Abstract: Data is now everywhere: enormous amounts of data are produced and processed every day. Data is gathered and used extensively in computations that serve many purposes: e.g., computing statistics on populations, refining bidding strategies in ad auctions, improving recommendation systems, and making loan or hiring decisions. Various organizations hold large amounts of data from their customers or users, while many aim to build or complement their data-sets by buying and aggregating data from other sources.

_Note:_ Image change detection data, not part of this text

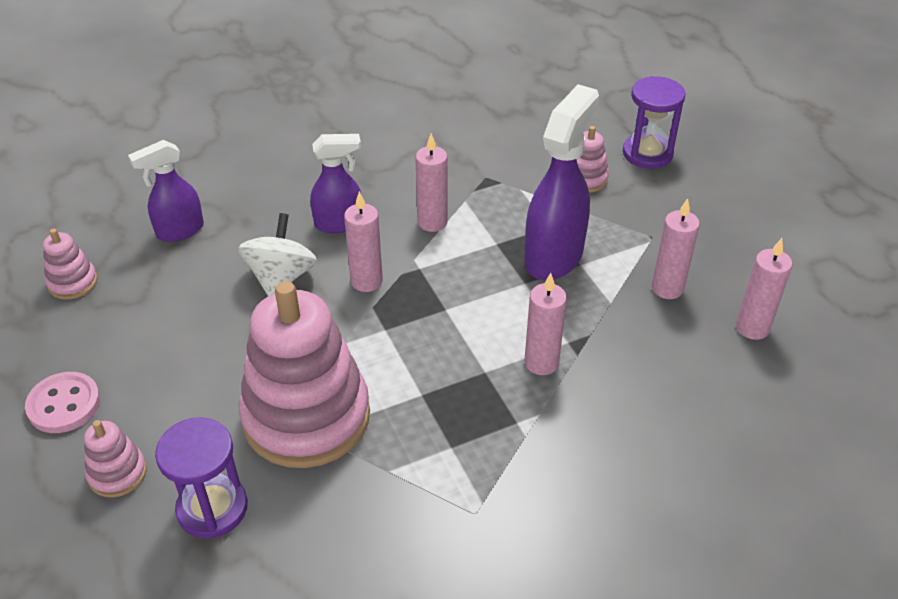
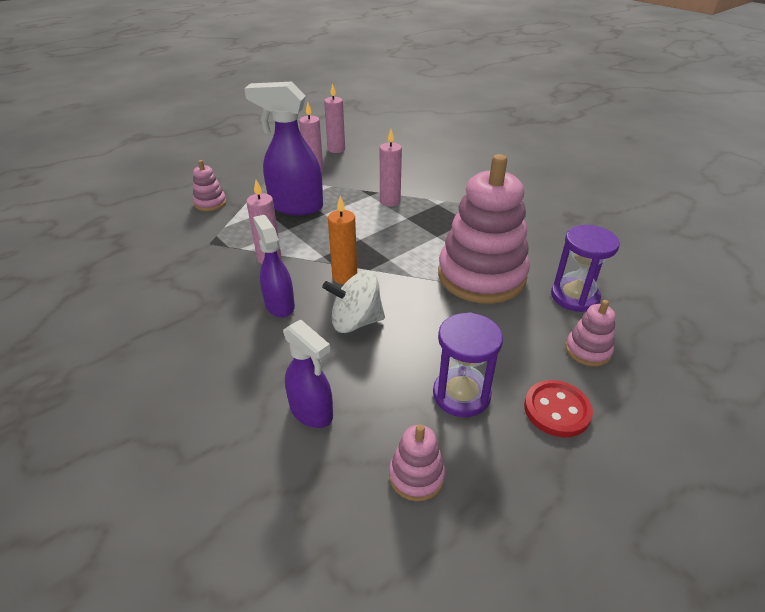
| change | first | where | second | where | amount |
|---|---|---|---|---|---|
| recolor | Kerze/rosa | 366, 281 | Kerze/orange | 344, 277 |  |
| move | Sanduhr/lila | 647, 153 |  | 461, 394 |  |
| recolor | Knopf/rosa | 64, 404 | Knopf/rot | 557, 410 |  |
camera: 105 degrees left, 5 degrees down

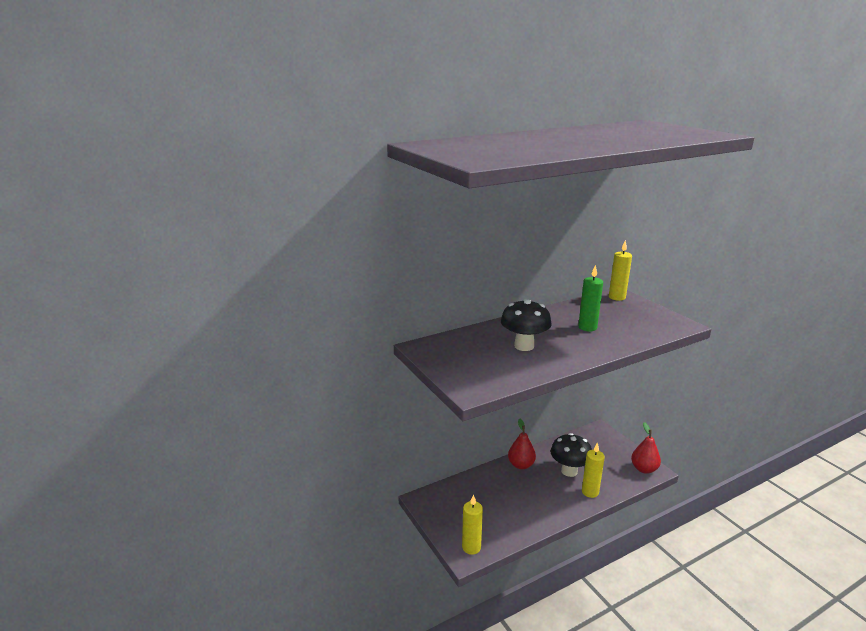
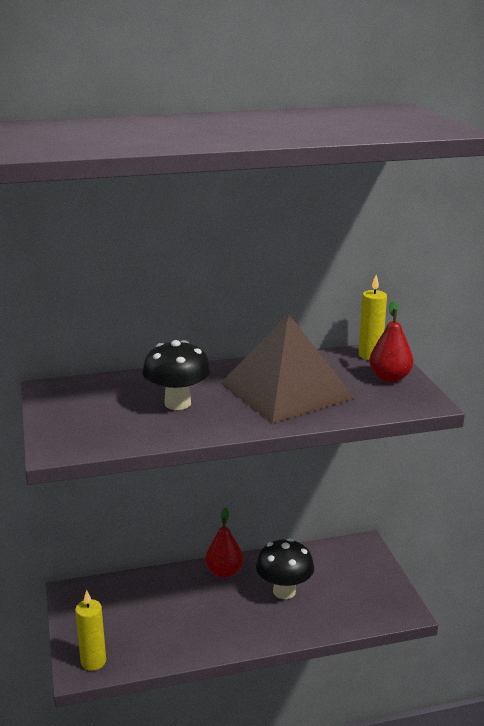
| change | first | where | second | where | amount |
|---|---|---|---|---|---|
| replace | Kerze/grün | 587, 327 | Pyramide/braun | 286, 390 |  |
| move | Birne/rot | 644, 469 |  | 389, 378 |  |
| delete | Kerze/gelb | 590, 492 |  |  |  |
camera: 15 degrees right, 0 degrees up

Yet, data is not always transacted and processed in a responsible manner. Often, data about individuals is collected without their consent and without appropriate transparency and compensation. Numerous leaks of private data have happened in the past decade, exhibiting a need for better privacy protections in transactions and computations involving data. Data-driven machine learning and decision making algorithms have been shown to mimic past bias or introduce additional bias in their decisions and predictions, leading to inequities and disparate impacts across individuals and populations.


In this talk, I will focus on my research on using data in a more responsible manner. I will first address the optimization and economic challenges that arise when letting agents opt in and out of data sharing, and compensating them sufficiently for their data contributions. I will then briefly cover some of my work on the privacy issues that arise in data transactions and data-driven analysis. Finally, I will talk about how to reduce the disparate and discriminatory impact of data-driven decision-making, with a focus on long-term fairness considerations.

 

Bio: Juba Ziani is a Warren Center Postdoctoral Fellow at the University of Pennsylvania, hosted by Sampath Kannan, Michael Kearns, Aaron Roth, and Rakesh Vohra. Prior to this, he was a PhD student at Caltech in the Computing and Mathematical Sciences department, where he was advised by Katrina Ligett and Adam Wierman.


Juba studies the optimization, game theoretic, economic, ethical, and societal challenges that arise from transactions and interactions involving data. In particular, his research focuses on the design of markets for data, on data privacy with a focus on "differential privacy", on fairness in machine learning and decision-making, and on strategic considerations in machine learning.